Veja o vídeo completo sobre como declarar fundos de investimentos no Imposto de Renda!
E como declarar os rendimentos dos fundos de investimentos no IR 2026?
Como vimos anteriormente, Fundos Imobiliários não têm tributação sobre seus rendimentos, exceto quando provenientes da venda de cotas.
Para os demais fundos de investimento, você deve declarar os rendimentos da seguinte forma:
Abra o programa do Imposto de Renda;
- Vá até a ficha “Rendimentos sujeitos à tributação Exclusiva/Definitiva”;
- Insira o “Código 06”, referente a “Rendimentos e aplicações financeiras”;
- Informe o CNPJ da fonte pagadora e o valor dos rendimentos;
- Repita a operação até informar todos os rendimentos de seus fundos de investimento.
O que acontece com quem não faz a declaração dos fundos de investimentos?
Quem não faz a declaração dos fundos de investimento no Imposto de Renda pode cair na malha fina e sofrer consequências administrativas e criminais.
As sanções vão desde bloquear o CPF do cidadão para qualquer negociação a acabar com uma condenação por sonegação fiscal, crime que tem pena de 2 a 5 anos de reclusão, além de multa.
As informações prestadas na declaração são cruzadas com dados de instituições financeiras e outros órgãos. Por isso, qualquer omissão ou inconsistência pode gerar penalidades.
FAQ: Principais dúvidas sobre fundos de investimento no Imposto de Renda
Preciso declarar fundo de investimento mesmo sem resgatar?
Sim. Se você tinha cotas em carteira em 31/12 do ano-base e está obrigado a entregar a declaração, normalmente deve informar essa posição no Imposto de Renda, mesmo sem resgate.

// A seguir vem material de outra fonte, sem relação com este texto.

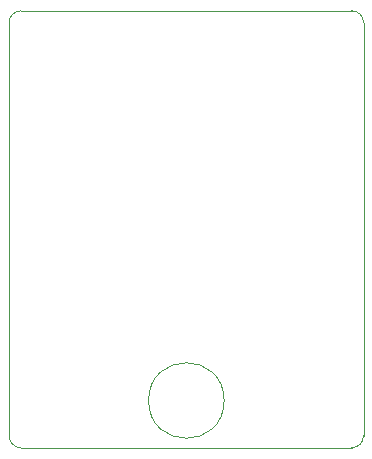
<source format=gbr>
%TF.GenerationSoftware,KiCad,Pcbnew,9.0.2*%
%TF.CreationDate,2025-07-07T17:27:58-04:00*%
%TF.ProjectId,Cain_V1.0,4361696e-5f56-4312-9e30-2e6b69636164,rev?*%
%TF.SameCoordinates,Original*%
%TF.FileFunction,Profile,NP*%
%FSLAX46Y46*%
G04 Gerber Fmt 4.6, Leading zero omitted, Abs format (unit mm)*
G04 Created by KiCad (PCBNEW 9.0.2) date 2025-07-07 17:27:58*
%MOMM*%
%LPD*%
G01*
G04 APERTURE LIST*
%TA.AperFunction,Profile*%
%ADD10C,0.050000*%
%TD*%
G04 APERTURE END LIST*
D10*
X139000000Y-81000000D02*
X167000000Y-81000000D01*
X138000000Y-82000000D02*
X138000000Y-117000000D01*
X168000000Y-82000000D02*
X168000000Y-117000000D01*
X168000000Y-117000000D02*
G75*
G02*
X167000000Y-118000000I-1000000J0D01*
G01*
X139000000Y-118000000D02*
X167000000Y-118000000D01*
X138000000Y-82000000D02*
G75*
G02*
X139000000Y-81000000I1000000J0D01*
G01*
X167000000Y-81000000D02*
G75*
G02*
X168000000Y-82000000I0J-1000000D01*
G01*
X139000000Y-118000000D02*
G75*
G02*
X138000000Y-117000000I0J1000000D01*
G01*
%TO.C,U3*%
X156200000Y-114000000D02*
G75*
G02*
X149800000Y-114000000I-3200000J0D01*
G01*
X149800000Y-114000000D02*
G75*
G02*
X156200000Y-114000000I3200000J0D01*
G01*
%TD*%
M02*

</source>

Fundo de investimento tem come-cotas?
Depende. O come-cotas costuma incidir sobre fundos de renda fixa e multimercados, mas não sobre fundos de ações. Ele funciona como uma antecipação do Imposto de Renda, cobrada semestralmente.
Fundo imobiliário é declarado igual aos outros fundos?
Não. Os FIIs têm regras próprias de declaração e tributação. Os rendimentos mensais podem ser isentos de IR, mas o lucro na venda das cotas é tributado à alíquota de 20%.
Posso corrigir a declaração se informar um fundo errado?
Sim. Se você identificar erro no preenchimento, pode enviar uma declaração retificadora, corrigindo as informações prestadas anteriormente.